Naturally there is an ancient rivalry and even enmity between England and France. For many French people England is still a country of comical snobbishness, outworn traditions, and bowler hats. The French are unaware of lowering English social phenomena. For the French, skinheads have never existed anywhere (except maybe in Germany) and lager louts are some forgettable exception to the cult of the gentleman.
Despite bouts of strangely selective and fleeting Anglophilia, the French have largely resisted England and the English. For a century, a store near the Palais Garnier called Old England has been selling tartan skirts, tweed jackets, and Barbour coats. Upper-class French families send their children to England every summer to acquire the language (those who are really upper class also send them to Vienna).

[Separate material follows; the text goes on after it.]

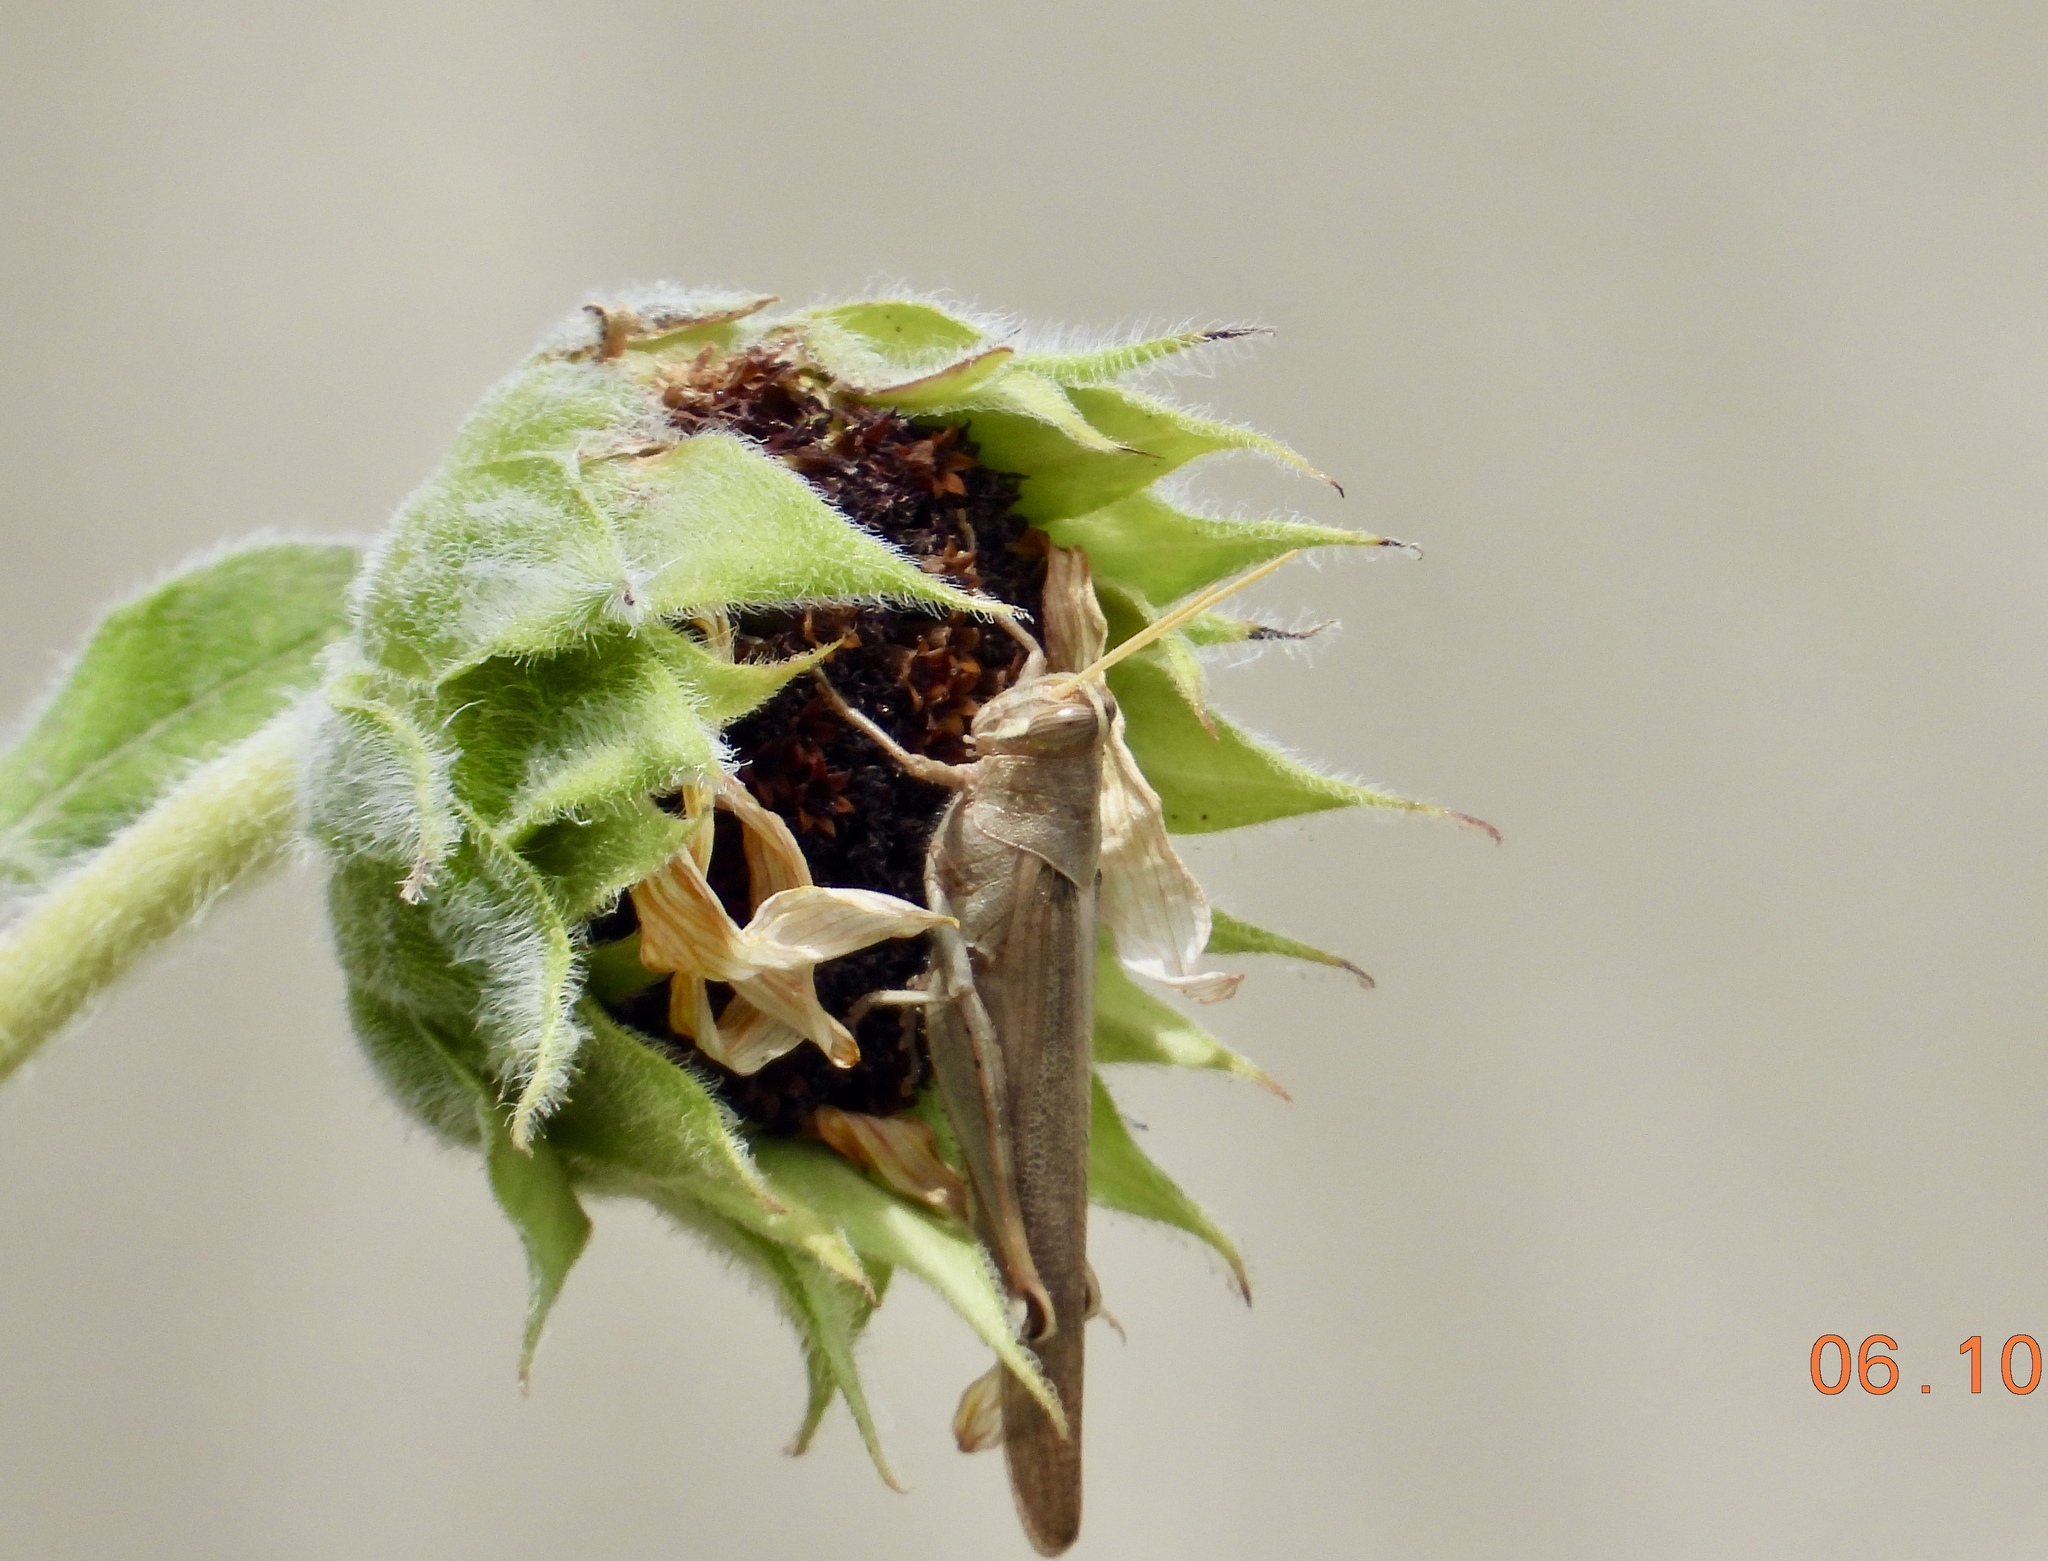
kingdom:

I attended Culture Club’s first Paris concert, in October 1983 at L’Espace Bal
lard. Here were all these teenage French girls wearing their Hermès scarves and carrying their Gucci bags standing around watching the stoned-seeming English cross-dressing lead singer, Boy George, sing a reggae-style song, “Do You Really Want to Hurt Me?” The evening never really took off. The French girls didn’t get this man with the big nose, Kabuki makeup, dreadlocks woven with satin ribbons, and voluminous cloak. Blue-eyed reggae was a bit much for the French, who were so hostile at the time to multiculturalism. It often seemed to me the English Channel was wider and deeper than the Atlantic.
In the pre-Chunnel eighties, we still flew to Heathrow from Charles de Gaulle, on British Airways—with the understanding that English planes alone were equipped to navigate the fog.
The myth was that people ate poorly in London and superbly in Paris, but increasingly exactly the opposite was true, especially for everyday bistros at normal prices. In London one was served large helpings of roast beef and fresh peas with mint and delicious summer pudding for dessert, whereas in Paris at a comparable restaurant one had a greasy confit de canard, soggy fries, and a stale crème caramel. The English server might easily be a fresh-faced, superpolite debutante hoping to get a job as a publicist at Faber and Faber, while the waiter in France, as likely as not, was a sullen Moroccan who’d worked twenty years at the same crappy place.
Of course I’m not talking about temples to haute cuisine, where the French win every time hands down. I ate at the Tour d’Argent, with its view of Notre Dame, slow, fussy service, and tagged and numbered roast ducks put in a press to extract the blood for the sauce—the press looked like some medieval torture device. I remember the owner, Monsieur Terrail, swarming about. Once, a very fat, middle-aged American who liked to have his ice cream served on a plate, not in a bowl, was served it the wrong way by an uninitiated waiter. The customer, who always dined alone, snapped his fingers; Monsieur Terrail rushed over and saw the terrible offense just as the chubby customer indicated his disappointment merely by opening his hands reproachfully, as though opening a book to a particularly damning passage.